Cocca and another dismissed flight attendant, who only wanted to be identified as Zuzana for fear of reprisal, said they’re breaking the confidentiality around their work contracts not just because they feel they’ve been poorly treated but because they want to help other colleagues and force Ryanair to change their practices. “Ryanair exploits folks who need jobs, and does whatever it wants,” Zuzana told DN.
‘Norwegian law must apply’
Labour officials at Parat claim it’s important for them to establish that Norwegian law must apply for all workers in Norway, also foreign workers based in Norway. “It’s important that all airlines with a base in Norway have the same rules,” Vegard Einan of Parat, which has been resisting Ryanair’s expansion in Norway, told DN. “If Ryanair’s model stands, it will undermine national rules and make it profitable to break them.”
Scandinavian Airlines (SAS) has been complaining about the tax issues swirling around Ryanair for months and finally seems to be getting some response from state authorities. Ryanair has claimed that since its workers are legally employed by Irish crewing agencies and their aircraft registered in Ireland, they’re immune from Norway law and taxes. Both the Norwegian tax authority Skattedirektoratet and the labour ministry now contest that. NRK reported this week that both believe Ryanair’s crews based in Norway should pay tax to Norway, be members of the social welfare and health systems and be entitled to all other rights of employees regarding pensions, sick leave and welfare programs.
A Ryanair official told DN that the airline will fight off any such legal claims, either from the unions, their employees or state officials. The spokesman claimed that cabin crews working for Ryanair in Norway work on Irish contracts and on Irish-registered aircraft that are legally defined as Irish territory: “Therefore they’re paid in Ireland and Irish law demands they pay Irish taxes and social costs in Ireland.”

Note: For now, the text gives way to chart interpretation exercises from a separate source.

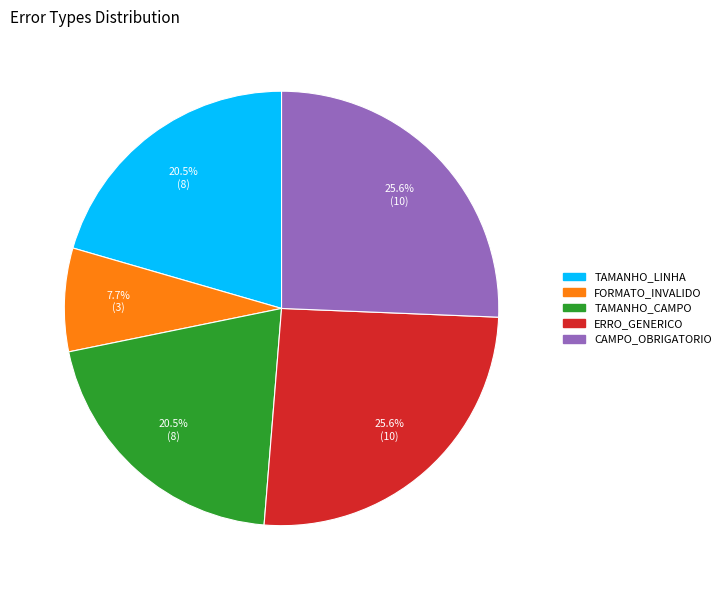

Which slice is the smallest?

FORMATO_INVALIDO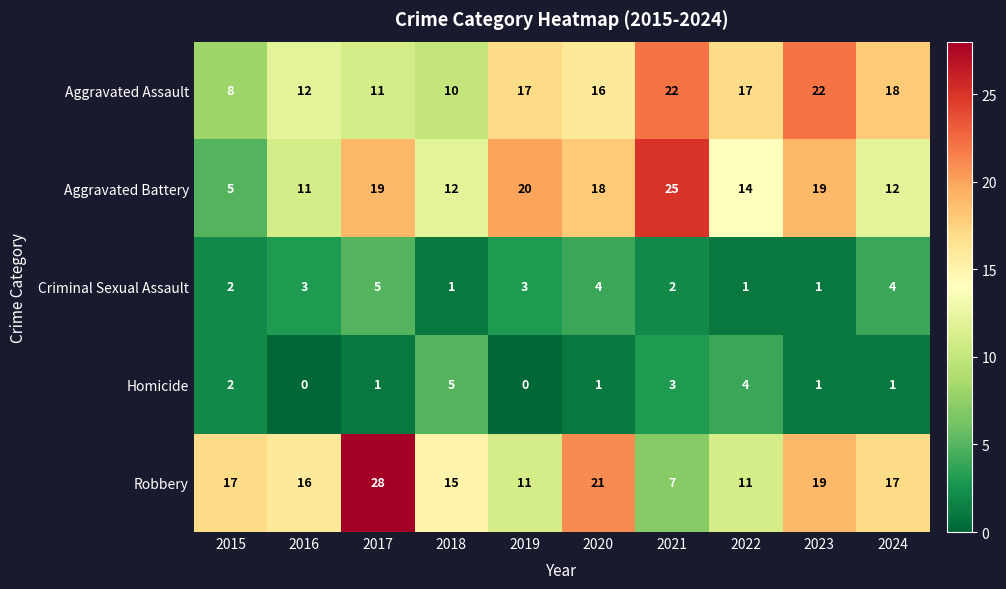

What is the sum of the Aggravated Battery values at 2016 and 2018?

23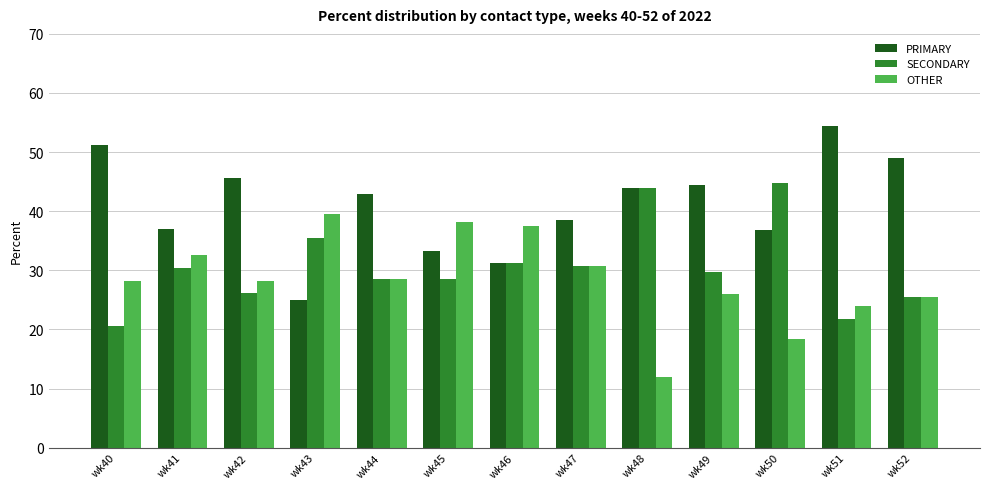

Between wk41 and wk48, which series saw the biggest shift?

OTHER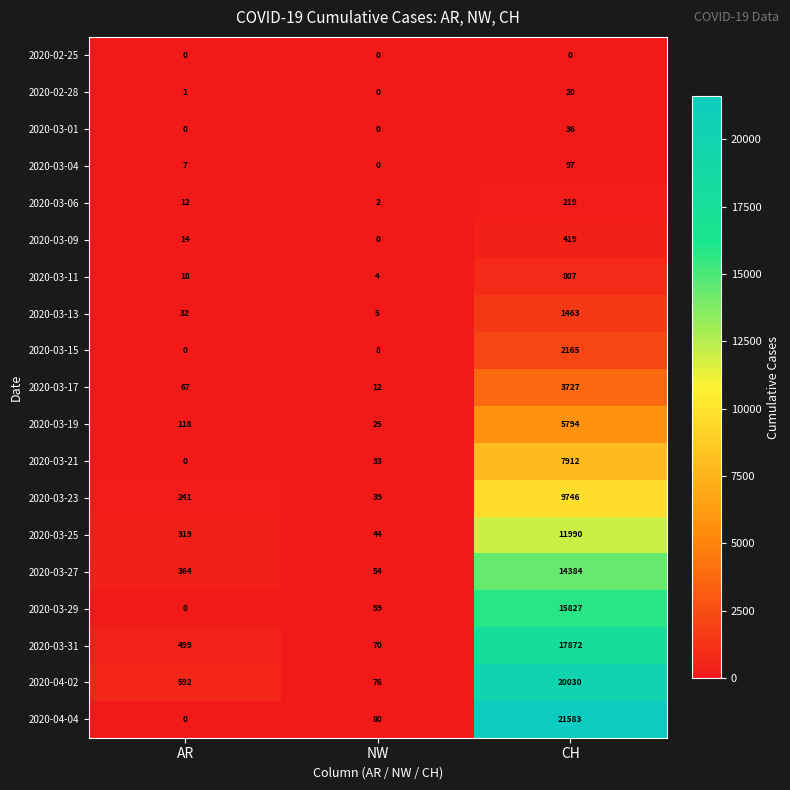

What is the total value across all series at AR?

2284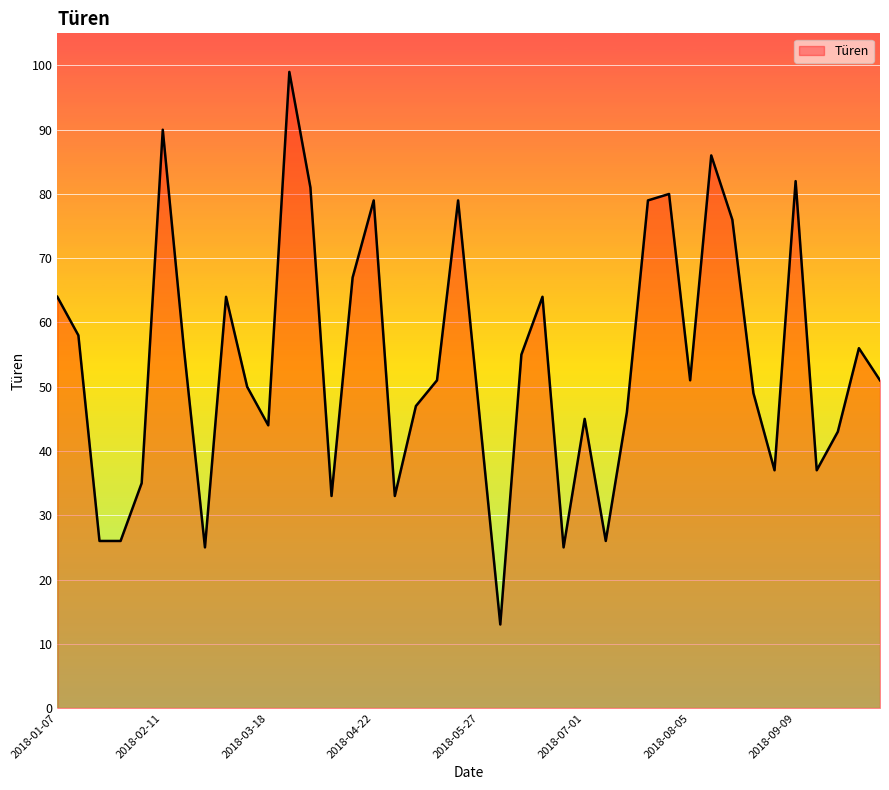

How many lines are shown in the chart?

1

Ryanair nonetheless faces challenges from the state as well: “We want clarification of operations in an industry that’s steadily more international,” Geir Pollestad, a state secretary in the transportation ministry, told NRK. “It’s good that other industry players come forward and take up these issues. It’s important to secure terms of competition.” SAS, still partially owned by Scandinavian governments, hasn’t been directly threatened by Ryanair because Ryanair doesn’t appeal to the business travelers who still form SAS’ most important customer base. SAS nonetheless worries the state has been too slow to challenge the “creativity” linked to “bases of convenience,” a practice that Norwegian Air has been introducing as well in an effort to compete against other low-fare carriers.